Her timing is somewhat curious, given that on Thursday, Wells Fargo received the largest penalties imposed by the Consumer Financial Protection Bureau (CFPB) for unethical behavior that stemmed from the department Tolstedt oversaw, Fortune reported.
It is even more curious now that she is walking away with nearly $125 million in salary, stocks, options and Wells Fargo shares, because she retired. Had she been fired, she would have had to forfeit at least $45 million, according to Fortune.
In a settlement with the Los Angeles City Attorney, Office of the Comptroller of the Currency and CFPD, Wells Fargo was ordered to pay $185 million to settle charges that resulted from employees fraudulently opening up unauthorized fee-generating accounts in customers’ names, in order to reach sales targets and receive bonuses, according CFPB director Richard Cordray.
Where Tolstedt fits into all this is murky.

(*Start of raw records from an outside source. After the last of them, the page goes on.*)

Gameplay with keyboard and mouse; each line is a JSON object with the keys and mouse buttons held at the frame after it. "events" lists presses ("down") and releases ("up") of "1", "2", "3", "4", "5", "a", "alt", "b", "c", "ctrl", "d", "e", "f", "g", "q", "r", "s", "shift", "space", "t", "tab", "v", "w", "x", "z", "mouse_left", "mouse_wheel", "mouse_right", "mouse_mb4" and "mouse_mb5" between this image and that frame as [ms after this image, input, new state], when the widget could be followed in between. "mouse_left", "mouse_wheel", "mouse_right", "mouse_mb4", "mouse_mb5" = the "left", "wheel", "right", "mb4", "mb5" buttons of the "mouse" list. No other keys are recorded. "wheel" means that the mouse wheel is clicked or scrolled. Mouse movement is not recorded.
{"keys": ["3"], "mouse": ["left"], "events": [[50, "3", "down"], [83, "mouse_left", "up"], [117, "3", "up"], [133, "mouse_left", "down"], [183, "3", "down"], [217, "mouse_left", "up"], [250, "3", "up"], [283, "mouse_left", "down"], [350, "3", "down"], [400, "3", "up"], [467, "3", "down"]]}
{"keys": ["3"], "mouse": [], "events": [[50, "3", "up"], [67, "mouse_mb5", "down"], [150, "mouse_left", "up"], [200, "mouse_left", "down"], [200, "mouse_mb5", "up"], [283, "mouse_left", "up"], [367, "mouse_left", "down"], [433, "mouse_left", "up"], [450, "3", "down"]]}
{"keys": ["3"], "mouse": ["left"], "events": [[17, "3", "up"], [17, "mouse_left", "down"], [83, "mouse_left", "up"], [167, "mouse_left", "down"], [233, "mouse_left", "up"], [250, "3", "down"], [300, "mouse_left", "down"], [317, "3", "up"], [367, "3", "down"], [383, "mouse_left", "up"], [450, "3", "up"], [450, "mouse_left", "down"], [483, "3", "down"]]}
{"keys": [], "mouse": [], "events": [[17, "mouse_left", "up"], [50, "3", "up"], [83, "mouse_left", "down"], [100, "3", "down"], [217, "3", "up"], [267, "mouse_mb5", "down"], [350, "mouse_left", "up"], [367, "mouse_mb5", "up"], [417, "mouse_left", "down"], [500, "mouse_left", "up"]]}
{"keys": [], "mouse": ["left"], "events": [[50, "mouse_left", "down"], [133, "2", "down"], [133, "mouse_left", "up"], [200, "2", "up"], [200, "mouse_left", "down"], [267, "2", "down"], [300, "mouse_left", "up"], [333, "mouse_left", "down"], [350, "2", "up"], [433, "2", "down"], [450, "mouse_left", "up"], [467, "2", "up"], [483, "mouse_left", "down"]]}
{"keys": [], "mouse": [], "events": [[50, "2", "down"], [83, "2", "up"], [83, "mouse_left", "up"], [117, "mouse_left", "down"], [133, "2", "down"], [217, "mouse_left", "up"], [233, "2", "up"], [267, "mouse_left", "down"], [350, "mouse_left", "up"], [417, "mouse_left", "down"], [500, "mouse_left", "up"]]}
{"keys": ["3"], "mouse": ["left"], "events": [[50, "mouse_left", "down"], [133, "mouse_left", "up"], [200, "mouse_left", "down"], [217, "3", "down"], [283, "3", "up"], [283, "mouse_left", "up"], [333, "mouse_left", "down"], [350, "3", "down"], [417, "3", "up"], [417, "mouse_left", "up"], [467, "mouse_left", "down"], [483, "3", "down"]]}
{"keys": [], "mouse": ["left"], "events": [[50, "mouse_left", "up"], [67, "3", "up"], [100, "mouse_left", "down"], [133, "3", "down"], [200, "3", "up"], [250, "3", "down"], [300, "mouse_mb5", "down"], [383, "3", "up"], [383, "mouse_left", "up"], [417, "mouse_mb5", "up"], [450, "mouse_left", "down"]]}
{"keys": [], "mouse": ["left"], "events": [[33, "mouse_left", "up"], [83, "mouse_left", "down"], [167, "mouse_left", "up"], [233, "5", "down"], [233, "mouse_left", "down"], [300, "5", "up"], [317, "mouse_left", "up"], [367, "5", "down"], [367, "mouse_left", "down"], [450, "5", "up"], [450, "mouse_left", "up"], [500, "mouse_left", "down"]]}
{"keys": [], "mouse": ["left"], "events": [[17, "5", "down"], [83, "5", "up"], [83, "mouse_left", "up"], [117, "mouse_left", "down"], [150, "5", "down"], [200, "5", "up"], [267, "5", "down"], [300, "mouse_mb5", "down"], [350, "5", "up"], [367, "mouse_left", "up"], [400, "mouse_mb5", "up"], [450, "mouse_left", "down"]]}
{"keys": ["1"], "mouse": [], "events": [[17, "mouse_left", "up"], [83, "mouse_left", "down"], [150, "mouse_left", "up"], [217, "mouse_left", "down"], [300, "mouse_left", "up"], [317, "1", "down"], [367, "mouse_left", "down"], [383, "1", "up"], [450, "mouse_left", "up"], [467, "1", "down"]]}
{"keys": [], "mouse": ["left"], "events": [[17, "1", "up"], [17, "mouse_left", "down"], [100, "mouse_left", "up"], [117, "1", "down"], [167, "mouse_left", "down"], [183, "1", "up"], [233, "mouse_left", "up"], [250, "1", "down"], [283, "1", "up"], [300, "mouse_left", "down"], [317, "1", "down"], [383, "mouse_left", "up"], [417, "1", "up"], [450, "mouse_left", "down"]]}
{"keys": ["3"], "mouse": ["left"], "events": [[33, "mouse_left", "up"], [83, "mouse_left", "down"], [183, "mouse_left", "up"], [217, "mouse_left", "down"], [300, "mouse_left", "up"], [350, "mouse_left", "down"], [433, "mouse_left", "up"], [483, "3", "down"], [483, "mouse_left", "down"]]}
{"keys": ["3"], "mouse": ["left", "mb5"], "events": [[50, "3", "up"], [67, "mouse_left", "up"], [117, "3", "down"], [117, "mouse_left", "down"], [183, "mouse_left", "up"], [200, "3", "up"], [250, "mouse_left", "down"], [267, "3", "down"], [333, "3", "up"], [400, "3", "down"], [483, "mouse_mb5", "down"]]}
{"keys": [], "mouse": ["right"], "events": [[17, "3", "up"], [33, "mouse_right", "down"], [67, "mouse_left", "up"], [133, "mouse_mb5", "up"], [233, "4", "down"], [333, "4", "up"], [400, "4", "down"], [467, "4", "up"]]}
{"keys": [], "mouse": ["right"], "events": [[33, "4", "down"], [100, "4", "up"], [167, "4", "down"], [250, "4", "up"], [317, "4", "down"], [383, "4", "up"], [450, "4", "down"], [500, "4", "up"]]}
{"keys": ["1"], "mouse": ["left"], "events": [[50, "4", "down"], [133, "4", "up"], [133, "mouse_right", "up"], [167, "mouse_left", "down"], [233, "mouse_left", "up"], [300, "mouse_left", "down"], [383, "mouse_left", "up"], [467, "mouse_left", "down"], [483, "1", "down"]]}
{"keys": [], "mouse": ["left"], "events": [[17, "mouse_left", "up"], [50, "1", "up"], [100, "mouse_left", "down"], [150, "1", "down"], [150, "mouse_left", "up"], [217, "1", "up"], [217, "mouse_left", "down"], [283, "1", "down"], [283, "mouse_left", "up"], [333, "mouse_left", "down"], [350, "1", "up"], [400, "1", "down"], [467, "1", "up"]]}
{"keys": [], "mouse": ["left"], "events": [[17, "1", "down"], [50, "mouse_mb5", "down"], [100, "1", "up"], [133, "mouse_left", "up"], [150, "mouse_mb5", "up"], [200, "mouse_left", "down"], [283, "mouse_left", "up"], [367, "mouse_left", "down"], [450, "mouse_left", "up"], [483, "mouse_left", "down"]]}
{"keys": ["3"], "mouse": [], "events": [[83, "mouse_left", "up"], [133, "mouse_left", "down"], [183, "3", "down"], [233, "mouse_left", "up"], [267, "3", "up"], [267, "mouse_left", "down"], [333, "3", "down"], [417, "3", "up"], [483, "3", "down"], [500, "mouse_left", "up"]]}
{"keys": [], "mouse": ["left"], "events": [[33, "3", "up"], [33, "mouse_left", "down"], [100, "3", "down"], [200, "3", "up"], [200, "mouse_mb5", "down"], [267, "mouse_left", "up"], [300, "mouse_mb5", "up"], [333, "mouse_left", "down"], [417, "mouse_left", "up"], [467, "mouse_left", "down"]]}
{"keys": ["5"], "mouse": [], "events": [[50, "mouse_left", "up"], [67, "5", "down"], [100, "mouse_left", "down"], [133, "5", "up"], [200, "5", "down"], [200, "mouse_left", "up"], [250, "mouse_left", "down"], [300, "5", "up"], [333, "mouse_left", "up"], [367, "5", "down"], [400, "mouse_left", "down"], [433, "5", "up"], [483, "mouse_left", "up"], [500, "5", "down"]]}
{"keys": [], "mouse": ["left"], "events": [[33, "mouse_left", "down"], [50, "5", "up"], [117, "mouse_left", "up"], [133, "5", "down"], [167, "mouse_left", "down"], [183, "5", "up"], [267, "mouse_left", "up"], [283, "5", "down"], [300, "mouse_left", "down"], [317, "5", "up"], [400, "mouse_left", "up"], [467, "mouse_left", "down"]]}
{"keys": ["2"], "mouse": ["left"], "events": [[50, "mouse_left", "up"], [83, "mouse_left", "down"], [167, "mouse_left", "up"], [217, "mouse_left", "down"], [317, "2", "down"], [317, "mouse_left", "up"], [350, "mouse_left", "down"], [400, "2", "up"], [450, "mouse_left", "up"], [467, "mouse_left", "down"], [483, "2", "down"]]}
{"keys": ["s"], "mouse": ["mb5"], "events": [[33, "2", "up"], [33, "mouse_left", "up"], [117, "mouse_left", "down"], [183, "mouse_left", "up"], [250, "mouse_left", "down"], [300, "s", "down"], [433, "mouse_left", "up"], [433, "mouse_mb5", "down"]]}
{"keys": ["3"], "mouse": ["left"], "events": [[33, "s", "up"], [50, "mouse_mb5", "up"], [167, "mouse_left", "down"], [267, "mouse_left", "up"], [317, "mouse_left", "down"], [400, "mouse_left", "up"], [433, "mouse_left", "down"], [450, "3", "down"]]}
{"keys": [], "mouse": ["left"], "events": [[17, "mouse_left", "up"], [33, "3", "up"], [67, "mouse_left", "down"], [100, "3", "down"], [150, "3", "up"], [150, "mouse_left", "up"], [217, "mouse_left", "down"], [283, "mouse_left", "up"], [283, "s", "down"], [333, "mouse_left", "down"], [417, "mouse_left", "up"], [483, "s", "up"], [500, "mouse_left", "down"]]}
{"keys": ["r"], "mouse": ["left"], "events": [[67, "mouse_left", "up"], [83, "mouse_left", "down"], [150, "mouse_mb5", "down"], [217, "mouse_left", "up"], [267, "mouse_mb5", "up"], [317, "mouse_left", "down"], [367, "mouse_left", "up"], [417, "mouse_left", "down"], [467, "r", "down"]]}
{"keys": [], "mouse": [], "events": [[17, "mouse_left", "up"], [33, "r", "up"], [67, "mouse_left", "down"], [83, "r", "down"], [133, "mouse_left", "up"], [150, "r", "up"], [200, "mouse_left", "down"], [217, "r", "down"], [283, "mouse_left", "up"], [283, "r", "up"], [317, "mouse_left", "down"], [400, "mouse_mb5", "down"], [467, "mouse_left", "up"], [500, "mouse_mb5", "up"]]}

Her department was the one found responsible for opening up over 2,000 unauthorized customer accounts that were so commonplace that employees internally referred to the practice as “sandbagging.”
It is also unclear how her nine-figure paycheck factors into this, if at all. She is receiving $124.6 million in back pay, which is about 75 percent of the GDP of the Falkland Islands. Neither the lawsuit from the CFPD, nor from the LA City Attorney mention Tolstedt by name, and she managed parts of the five-year long purge of employees who participated in sandbagging, Fortune reported.
On the other hand, the charges from the CFPB allege that Wells Fargo was aware of the behaviors of its employees long before it began purging guilty parties from its ranks. In addition, the proxy statement from Wells Fargo often cited “cross-selling ratios” as a reason for her $9 million annual pay. In a class action lawsuit from former employees, failing to meet cross-selling goals could result in termination.
In addition, three-quarters of the fraudulent accounts came from the community banking department, along with 565,000 unauthorized credit card applications, according to Fortune.
Wells Fargo does have a claw back policy, meaning that they can take back any bonus pay from former executives if it’s found that their conduct harmed the bank or its reputation or if they failed to “identify or manage” risks in their departments.
The bank’s statement on her retirement from July that refers to her as “a 30-plus year veteran of financial services with 27 years at Wells Fargo,” and “a leader in building and deepening customer loyalty and team member engagement across the business” has not been amended to suggest any wrongdoings.